Extract, from the records beneath this instruction, each line that contains the word "field".

Stored data entries:
Start of Block

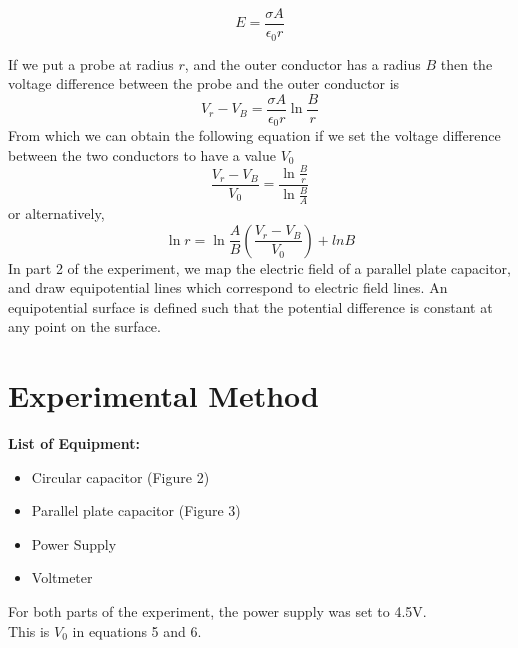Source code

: \documentclass[letterpaper]{article}
\begin{document}
\begin{equation}
  E=\frac{\sigma A}{\epsilon_0 r}
\end{equation}

If we put a probe at radius $r$, and the outer conductor has a radius $B$ then the voltage
difference between the probe and the outer conductor is
\begin{equation}
  V_r-V_B=\frac{\sigma A}{\epsilon_0 r} \ln{\frac{B}{r}}
\end{equation}
From which we can obtain the following equation if we set the voltage difference between the two conductors to have a value $V_0$
\begin{equation}
  \frac{V_r-V_B}{V_0}=\frac{\ln{\frac{B}{r}}}{\ln{\frac{B}{A}}}
\end{equation}
or alternatively,
\begin{equation}
  \ln{r} =\ln{\frac{A}{B}}(\frac{V_r-V_B}{V_0}) + ln{B}
\end{equation}
In part 2 of the experiment, we map the electric field of a parallel plate capacitor, and draw equipotential lines
which correspond to electric field lines. An equipotential surface is defined such that the
potential difference is constant at any point on the surface.


\section{Experimental Method}

\textbf{List of Equipment:}
\begin{itemize}
  \item Circular capacitor (Figure 2)
  \item Parallel plate capacitor (Figure 3)
  \item Power Supply
  \item Voltmeter
\end{itemize}
For both parts of the experiment, the power supply was set to 4.5V. \\This is $V_0$ in equations 5 and 6.
\newpage
\end{document}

End of Block

YOUR SOLUTION
In part 2 of the experiment, we map the electric field of a parallel plate capacitor, and draw equipotential lines
which correspond to electric field lines. An equipotential surface is defined such that the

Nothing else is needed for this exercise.